In May 1933 Yin Tong became a Chinese negotiator on the Tanggu Truce. In next month he was appointed advisor to the Beiping Political Affairs Readjustment Commission　(駐平政務整理委員會) and member to the Requisitioning Committee on North Chinese Military Region. He became a brain to the Chairperson of the Readjustment Commission Huang Fu, and was in charge of negotiating with Japan. In October he was transferred to director of the Administrative bureau of Beining Railway (北寧鐵路). He successively held the positions of adviser and counselor of the Ministry for Railway.

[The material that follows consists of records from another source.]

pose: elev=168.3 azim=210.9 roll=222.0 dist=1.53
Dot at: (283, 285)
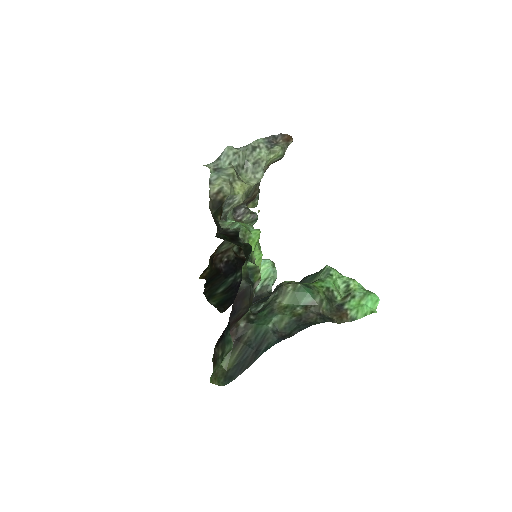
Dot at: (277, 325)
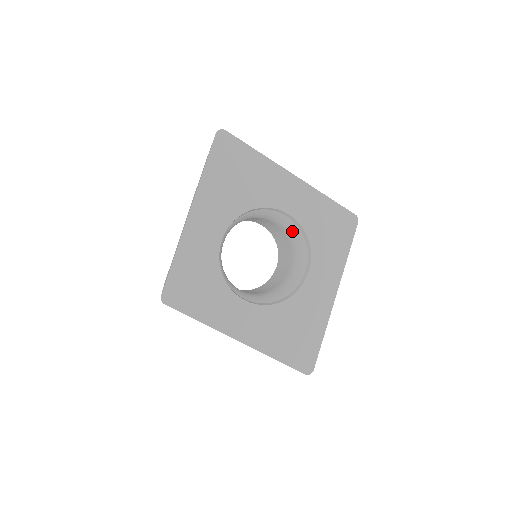
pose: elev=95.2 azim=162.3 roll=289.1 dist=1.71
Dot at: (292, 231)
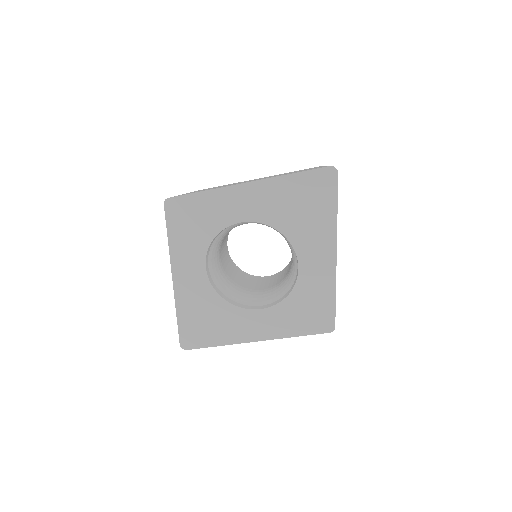
Dot at: (291, 277)
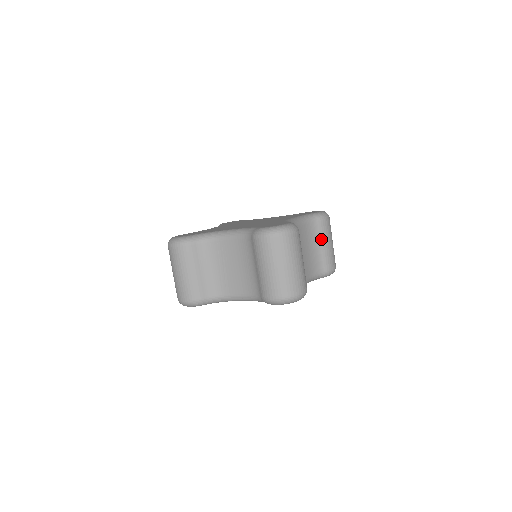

In December 1937 Wang Kemin established the Provisional Government of the Republic of China, Yin Tong also participated in it. In next March he was appointed Governor to the General Office for Construction (建設總署督辦) of the same Government. In March 1940 the Wang Jingwei regime was established, he was appointed Executive member of the North China Political Council (華北政務委員會) and Member to the Central Political Committee of Kuomintang (Wang's Clique), etc. He also held the position of Governor to the General Office for Construction, the North China Political Council.

Yin Tong died from Uremia with Heart disease at Beijing on 30 December 1942.